When some of the movers and shakers in Leadville decided to field a baseball team back in 1882, they adopted the philosophy that you get what you pay for. Leadville paid for the best past and future baseball players it could obtain, all veterans of the major leagues or current players on professional teams back east.

This philosophy paid off. At the end of the season, the Blues were the champions of Colorado with a record of 34 wins, 8 losses, one tie, and a winning percentage of .809.

According to Jay Sanford, a baseball historian who lives in Denver, the theory behind fielding a winning baseball team had to do with improving Leadville’s reputation, especially back east, and directing Eastern investors’ attention toward the city’s mines, which had taken a downturn. There’s no proof that this was accomplished, but the Blues‘ reputation extended well beyond Colorado once that first season was over.

When the Lake County Sports Hall of Fame was established in 2005, the 1882 Blues team was in the first group to be honored.

Baseball season started in July, but the team got in some early practice by playing local “picked teams.” These were teams made up of players who just showed up to play but weren’t formally members of a team. The Blues were good enough that sometimes Dave Foutz, the pitcher, would go and play for the picked team in order to provide some competition.

Foutz was probably the best known of all the Blues players. He came to Leadville with his older brother, John, in 1878 to mine silver, but quickly began devoting all his time to playing baseball. Foutz was a member of the state champion Leadville Blues in 1882, but moved on in 1883 to the Bay City, Michigan, minor league team. Foutz was said to be a regular in Bay City saloons. Although he wasn’t much of a drinker, he used his skills as a poker player to supplement his ballplayer’s salary. In 1884 he joined the majors, becoming a member of the St. Louis Browns, winners of the American League pennant in 1885 and 1886.

In 1887, in a game against the Cleveland Blues, Foutz suffered an injury to his thumb on his pitching hand when he was struck by a ball. His pitching was never the same. Fortunately, he had also honed his skills as an outfielder and first baseman. He was sold to the Brooklyn Grays in 1887.

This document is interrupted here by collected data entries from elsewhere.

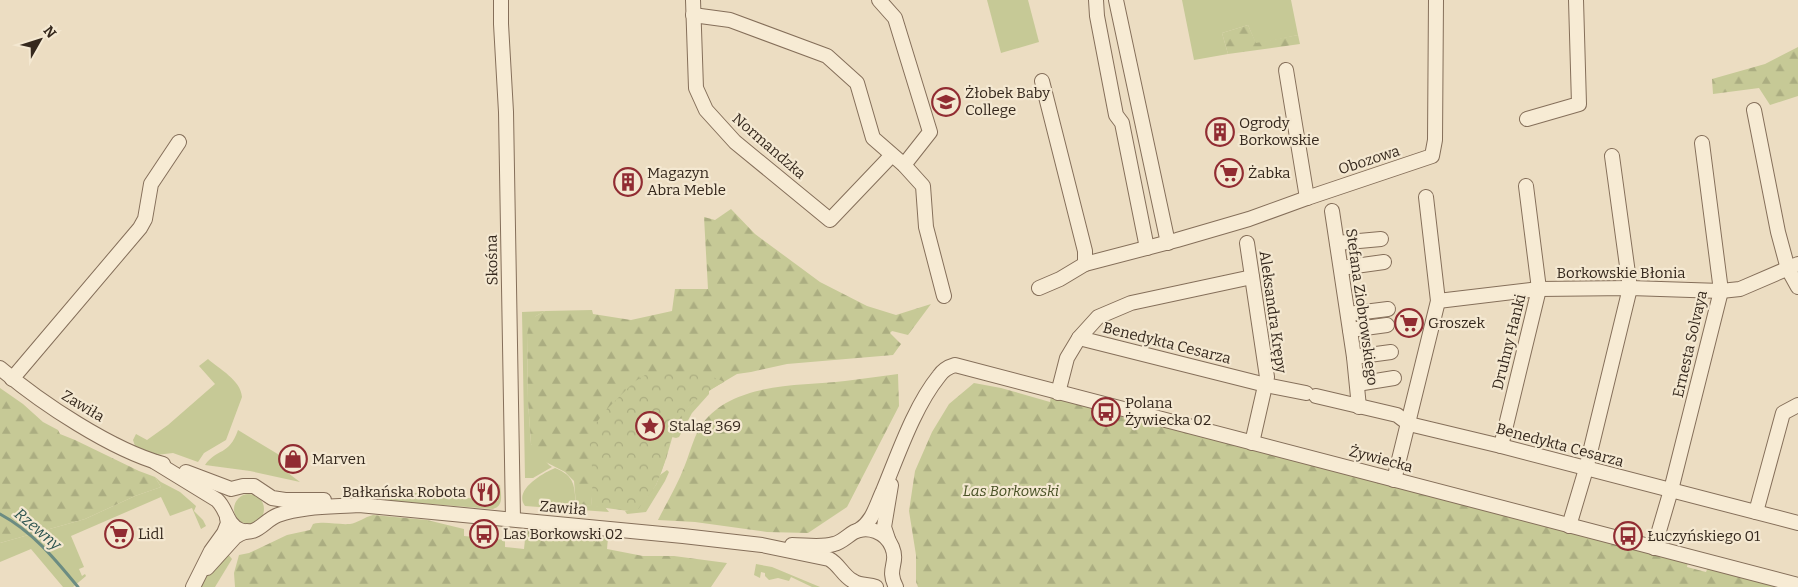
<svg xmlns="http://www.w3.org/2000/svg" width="1798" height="587" font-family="Bitter,serif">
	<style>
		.grass { fill: #c6c996 }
		.forest { fill: url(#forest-firs) }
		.park { fill: url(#park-crowns) }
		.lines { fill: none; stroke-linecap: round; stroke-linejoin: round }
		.stream { stroke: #6c8c82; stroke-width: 3 }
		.minor-casing { stroke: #856f5a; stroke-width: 16 }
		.minor { stroke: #f7ebd4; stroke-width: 14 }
		.labels { text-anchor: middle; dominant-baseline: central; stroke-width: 4.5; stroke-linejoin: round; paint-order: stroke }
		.poi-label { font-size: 15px; fill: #35281d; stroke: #f4e8d1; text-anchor: start }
		.street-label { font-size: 15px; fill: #35281d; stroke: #f4e8d1 }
		.park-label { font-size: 15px; font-style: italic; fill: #485125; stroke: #f4e8d1 }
		.water-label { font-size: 16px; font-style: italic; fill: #2d5450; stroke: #f4e8d1 }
	</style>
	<defs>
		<pattern id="forest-firs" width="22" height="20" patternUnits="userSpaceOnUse" patternTransform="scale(1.25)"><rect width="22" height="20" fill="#c6c996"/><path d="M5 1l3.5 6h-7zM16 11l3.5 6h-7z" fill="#abad81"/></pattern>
		<pattern id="park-crowns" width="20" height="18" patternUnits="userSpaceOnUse" patternTransform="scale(1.25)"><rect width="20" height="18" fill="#c6c996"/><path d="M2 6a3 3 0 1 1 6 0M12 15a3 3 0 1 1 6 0" fill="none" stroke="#abad81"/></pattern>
	</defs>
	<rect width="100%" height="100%" fill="#ecddc2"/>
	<g class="grass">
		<polygon points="987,0 1028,0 1039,42 1001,53"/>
		<polygon points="1182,0 1291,0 1298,35 1256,44 1248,25 1222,33 1228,54 1194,60"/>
		<polygon points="545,311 536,316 527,334 528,401 531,444 549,465 552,467 533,478 525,478 522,312"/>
		<path d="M208 359C219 369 241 380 242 397L226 440 204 453 198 462 173 453 156 455 135 446 133 440 136 434 147 440 168 425 215 384 199 366Z"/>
		<path d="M709 390V394L692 413 679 437 676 438 672 437C677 418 692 400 709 390Z"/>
		<path d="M238 430 286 459 284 470 300 482 250 471 205 465C217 448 229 456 238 430Z"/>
		<path d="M555 468C575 476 574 485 576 504L605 507 609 512 525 506C513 490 543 473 555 468Z"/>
		<polygon points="667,470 669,472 665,481 646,512 627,514 625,511 636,511 656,485 660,475"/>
		<polygon points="155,477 161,482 180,492 196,506 194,511 203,520 206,526 201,529 192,508 170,516 161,497 71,536 84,567 79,569 82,576 85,574 86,576 73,587 63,587 31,549 0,562 0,543 85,519 135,496 161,487"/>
		<path d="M497 484 500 485C501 495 504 506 493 509L367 499 365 488 498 501Z"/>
		<circle cx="249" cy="509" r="15"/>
		<polygon points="227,553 232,559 215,587 200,587 211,569"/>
		<polygon points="756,564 772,567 820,587 812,587 791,577 789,581 778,578 769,580 765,576 765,573 761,572 760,578 754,575"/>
	</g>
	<g class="forest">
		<polygon points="1248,25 1256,43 1298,35 1300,44 1228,54 1222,33"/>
		<polygon points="1798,47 1798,96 1770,105 1759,88 1713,94 1712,79 1765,64"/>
		<polygon points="731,209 755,234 820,282 867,306 896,315 931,304 908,335 892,331 890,333 901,344 893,355 787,364 751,372 737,374 705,393 689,407 675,428 666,459 656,485 636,512 594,477 591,506 576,504 574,481 565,472 538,458 531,444 528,401 527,334 530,322 536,316 545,311 592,310 593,314 631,320 672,311 675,289 708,289 704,217 715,220"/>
		<path d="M898 374 899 406 847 507 808 533 767 532 695 522 658 520C667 502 678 484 685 465 691 450 694 435 703 423 734 382 800 386 845 381 863 379 881 376 898 374Z"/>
		<polygon points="974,383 1001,388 1050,402 1051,396 1097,408 1096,410 1110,414 1111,412 1688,562 1687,567 1706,572 1708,567 1783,587 918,587 916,582 916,555 909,511 915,471 932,432 949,404"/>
		<polygon points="0,388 23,404 43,422 58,430 60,434 75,440 139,471 155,477 161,487 135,496 85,519 0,543"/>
		<path d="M373 515 427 520 464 529V536L505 540V547L524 549 526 530 608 538 607 549 643 556H674L727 563 711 587H235L234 573 239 555 249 553 287 535 310 530 313 524C326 521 337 525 350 524 357 523 365 517 373 515Z"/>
	</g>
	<path class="park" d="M663 374C681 374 707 372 724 382 704 393 683 407 674 429 667 447 666 466 656 484 651 494 642 503 636 512L591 506 593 477 589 437 594 426 605 411 634 382 645 375Z"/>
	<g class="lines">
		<path class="stream" d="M0 514C32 531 55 559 78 587"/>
		<defs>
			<g id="minor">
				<polyline points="501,0 501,24 506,112 513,519"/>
				<polyline points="693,0 696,88 706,110 735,142 830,220 891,156"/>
				<polyline points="879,0 895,18 930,132 904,165"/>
				<polyline points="1096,0 1097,16 1116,115 1122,123 1147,248"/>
				<polyline points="1116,0 1168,243"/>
				<polyline points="693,15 730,20 827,56 857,83 873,138 904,165 923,186 926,227 944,296"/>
				<polyline points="1286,70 1307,198"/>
				<polyline points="1042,81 1085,251 1085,264"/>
				<polyline points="1754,110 1778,232 1788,269 1798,287"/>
				<polyline points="1527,119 1579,104 1576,0"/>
				<polyline points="1332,211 1354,357 1359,407"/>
				<polyline points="1247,243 1267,377 1252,443"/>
				<polyline points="1337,243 1381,239"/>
				<polyline points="1341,268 1384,262"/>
				<polyline points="1039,288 1060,279 1085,264 1177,240 1249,219 1307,198 1432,156 1435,140 1436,0"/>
				<polyline points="1438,301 1539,289 1630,288 1721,291 1740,289 1798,264"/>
				<polyline points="1348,314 1388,309"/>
				<polyline points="1350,330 1387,325"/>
				<polyline points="1079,338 1266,385 1306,393"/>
				<polyline points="1354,357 1391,352"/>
				<path d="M0 368C41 403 112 450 163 464"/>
				<polyline points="12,379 140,228 145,219 151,184 179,142"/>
				<polyline points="1357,384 1394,378"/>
				<polyline points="1058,393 1067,358 1079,338 1098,317 1131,303 1252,277"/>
				<polyline points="1316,396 1397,415 1409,424 1501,446 1798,523"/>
				<polyline points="1501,446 1539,289 1526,186"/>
				<path d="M155 462 217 500C227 509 226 524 240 530 257 537 264 520 278 515 303 506 333 507 359 505L683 536 762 545 829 559C839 564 843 576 853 581 860 586 868 584 876 587"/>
				<polyline points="186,472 231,489 243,486 254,486 272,498 285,500 324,500"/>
				<polyline points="1394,480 1438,301 1426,197"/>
				<polyline points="1756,512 1783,413 1798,405"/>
				<polyline points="1569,526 1586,469 1630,288 1612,156"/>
				<path d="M859 530C873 521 876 506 883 491 898 455 914 407 939 376 943 370 948 367 955 365L1798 585"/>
				<polyline points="888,539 884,527 891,485"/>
				<path d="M792 545C805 545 821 548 834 544 842 542 847 536 854 532 868 525 886 532 892 547 899 564 886 568 896 587"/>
				<polyline points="1654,548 1671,490 1721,291 1702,143"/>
				<polyline points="207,568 235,537 240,534 247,531"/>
				<polyline points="193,587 211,551 224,533 228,523 227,518"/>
			</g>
		</defs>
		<use href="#minor" class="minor-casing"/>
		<use href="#minor" class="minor"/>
	</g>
	<defs>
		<symbol id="school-ring" viewBox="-11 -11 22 22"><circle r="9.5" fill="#f4e8d1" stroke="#912c32" stroke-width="1.5"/><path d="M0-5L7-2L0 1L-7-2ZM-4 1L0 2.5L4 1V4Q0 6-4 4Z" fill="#912c32"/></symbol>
		<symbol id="building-ring" viewBox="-11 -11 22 22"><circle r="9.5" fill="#f4e8d1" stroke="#912c32" stroke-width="1.5"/><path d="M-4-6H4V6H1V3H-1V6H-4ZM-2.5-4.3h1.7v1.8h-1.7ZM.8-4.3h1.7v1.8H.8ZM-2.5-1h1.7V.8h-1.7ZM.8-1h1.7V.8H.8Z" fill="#912c32"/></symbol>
		<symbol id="supermarket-ring" viewBox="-11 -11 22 22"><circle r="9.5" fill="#f4e8d1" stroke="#912c32" stroke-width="1.5"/><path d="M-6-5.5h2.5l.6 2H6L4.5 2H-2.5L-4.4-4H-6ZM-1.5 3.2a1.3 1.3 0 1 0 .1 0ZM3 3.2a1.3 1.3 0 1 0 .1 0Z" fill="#912c32"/></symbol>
		<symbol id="bus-ring" viewBox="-11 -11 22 22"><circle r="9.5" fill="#f4e8d1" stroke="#912c32" stroke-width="1.5"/><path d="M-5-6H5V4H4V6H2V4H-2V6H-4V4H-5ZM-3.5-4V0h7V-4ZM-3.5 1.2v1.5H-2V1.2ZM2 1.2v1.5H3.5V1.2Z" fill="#912c32"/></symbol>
		<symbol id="sight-ring" viewBox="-11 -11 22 22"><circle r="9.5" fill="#f4e8d1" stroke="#912c32" stroke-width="1.5"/><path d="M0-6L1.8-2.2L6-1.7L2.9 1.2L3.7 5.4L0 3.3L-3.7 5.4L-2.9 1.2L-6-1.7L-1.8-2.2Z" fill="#912c32"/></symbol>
		<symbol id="shop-ring" viewBox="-11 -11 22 22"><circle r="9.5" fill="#f4e8d1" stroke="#912c32" stroke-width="1.5"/><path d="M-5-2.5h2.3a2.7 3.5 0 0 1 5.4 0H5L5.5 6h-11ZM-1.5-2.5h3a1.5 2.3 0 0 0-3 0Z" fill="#912c32"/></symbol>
		<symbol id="restaurant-ring" viewBox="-11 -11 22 22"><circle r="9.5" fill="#f4e8d1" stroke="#912c32" stroke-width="1.5"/><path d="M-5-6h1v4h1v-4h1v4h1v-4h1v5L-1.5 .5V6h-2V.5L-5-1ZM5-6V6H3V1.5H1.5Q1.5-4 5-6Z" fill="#912c32"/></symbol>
	</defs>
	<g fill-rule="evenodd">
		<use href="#school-ring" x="930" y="86" width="32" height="32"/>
		<use href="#building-ring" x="1204" y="116" width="32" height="32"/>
		<use href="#supermarket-ring" x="1213" y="157" width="32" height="32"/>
		<use href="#building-ring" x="612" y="166" width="32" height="32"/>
		<use href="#supermarket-ring" x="1393" y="307" width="32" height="32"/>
		<use href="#bus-ring" x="1090" y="396" width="32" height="32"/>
		<use href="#sight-ring" x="634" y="410" width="32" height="32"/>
		<use href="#shop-ring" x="277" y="443" width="32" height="32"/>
		<use href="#restaurant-ring" x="469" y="476" width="32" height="32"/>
		<use href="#supermarket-ring" x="103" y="518" width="32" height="32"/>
		<use href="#bus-ring" x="468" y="518" width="32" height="32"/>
		<use href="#bus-ring" x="1612" y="520" width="32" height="32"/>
	</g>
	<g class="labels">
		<g class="poi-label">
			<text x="965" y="93">Żłobek Baby<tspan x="965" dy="17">College</tspan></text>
			<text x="1239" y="123">Ogrody<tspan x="1239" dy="17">Borkowskie</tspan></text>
			<text x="647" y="173">Magazyn<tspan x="647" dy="17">Abra Meble</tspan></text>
			<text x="1248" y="173">Żabka</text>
			<text x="1428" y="323">Groszek</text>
			<text x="1125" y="403">Polana<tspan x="1125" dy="17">Żywiecka 02</tspan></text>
			<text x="669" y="426">Stalag 369</text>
			<text x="312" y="459">Marven</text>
			<text x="466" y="492" text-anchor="end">Bałkańska Robota</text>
			<text x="138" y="534">Lidl</text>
			<text x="503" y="534">Las Borkowski 02</text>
			<text x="1647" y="536">Łuczyńskiego 01</text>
		</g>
		<g class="street-label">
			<text transform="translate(769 146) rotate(41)">Normandzka</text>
			<text transform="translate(1369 160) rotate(-18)">Obozowa</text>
			<text transform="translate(492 260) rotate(-91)">Skośna</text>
			<text x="1621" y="273">Borkowskie Błonia</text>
			<text transform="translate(1362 307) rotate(82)">Stefana Ziobrowskiego</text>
			<text transform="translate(1273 312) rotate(82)">Aleksandra Krępy</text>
			<text transform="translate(1509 342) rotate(-76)">Druhny Hanki</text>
			<text transform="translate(1167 343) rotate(14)">Benedykta Cesarza</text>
			<text transform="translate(1690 344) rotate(-77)">Ernesta Solvaya</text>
			<text transform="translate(83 406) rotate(31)">Zawiła</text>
			<text transform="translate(1560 445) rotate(15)">Benedykta Cesarza</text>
			<text transform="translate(1381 459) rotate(15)">Żywiecka</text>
			<text transform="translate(563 508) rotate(5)">Zawiła</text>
		</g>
		<g class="park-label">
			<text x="1011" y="491">Las Borkowski</text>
		</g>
		<g class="water-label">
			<text transform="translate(38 529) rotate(40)">Rzewny</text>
		</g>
	</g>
	<g transform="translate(40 40) rotate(51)" stroke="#f4e8d1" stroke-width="4" paint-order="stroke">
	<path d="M0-4L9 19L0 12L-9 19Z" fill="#35281d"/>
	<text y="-8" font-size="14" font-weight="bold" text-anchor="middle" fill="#35281d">N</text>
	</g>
</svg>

By 1894, Foutz’s health had began to deteriorate. In 1897, at the age of 40, he died from pneumonia and an acute attack of asthma. Always a well-liked and respected player, Foutz received many tributes from the baseball world.

There were 11 children in the Baltimore-based Foutz family, including John and Dave, the two oldest. John Foutz also played for the Leadville Blues, primarily as a catcher, and captained the team to the championship of the Colorado State League in 1889.

John Foutz was the owner of the Leadville Hardware Company and eventually was elected mayor of Leadville. A May 1892 account of President Benjamin Harrison’s visit to Leadville notes that Mayor John Foutz was part of the contingent greeting the president.

Some 21 years after Dave Foutz was born, his parents welcomed his brother Frank Foutz. Frank also turned to baseball as a career, spending a season with the Baltimore Orioles before going back to the minors. He played a total of 10 years.

The success of the Leadville Blues often made other teams jealous and snide comments were not uncommon.

On July 14, 1882, the Daily Herald of Silver Cliff said “It is doubtful a more conceited nine ever existed than the Blues of Leadville.”

The Aspen Daily Chronicle on July 31, 1889, said it was quoting an unnamed Leadvillian who reportedly said of the Blues, “They loaf around town all night and half of them are too decidedly boozy to even put up a half presentable game on the following day. When the Blues win a game, their admirers draw them into the saloons and put their heads under the beer barrels. The majority are high-priced players whose expenses were paid from the east but who don’t seem to care in the least for the city they represent so long as they get their pay.”

The article went on to contrast the Blues with Aspen’s team, saying the Aspen boys go to their rooms and to their beds immediately after supper is concluded.

The Blues continued to represent Leadville as a team, playing in the Colorado State League, Western League and Western Association between 1885 and 1898.

The National Mining Hall of Fame and Museum has opened “Miner Leaguers: Mining and the Great American Pastime,” an exhibit that explores the relationship between mining and baseball. The exhibit features vintage equipment and uniforms, historic photos, and text in English and Spanish. It includes a video on West Virginia coal town teams. Both the Leadville Blues and their best-known member, Dave Foutz, are part of the exhibit. “Miner Leaguers” will be on display through December 2021.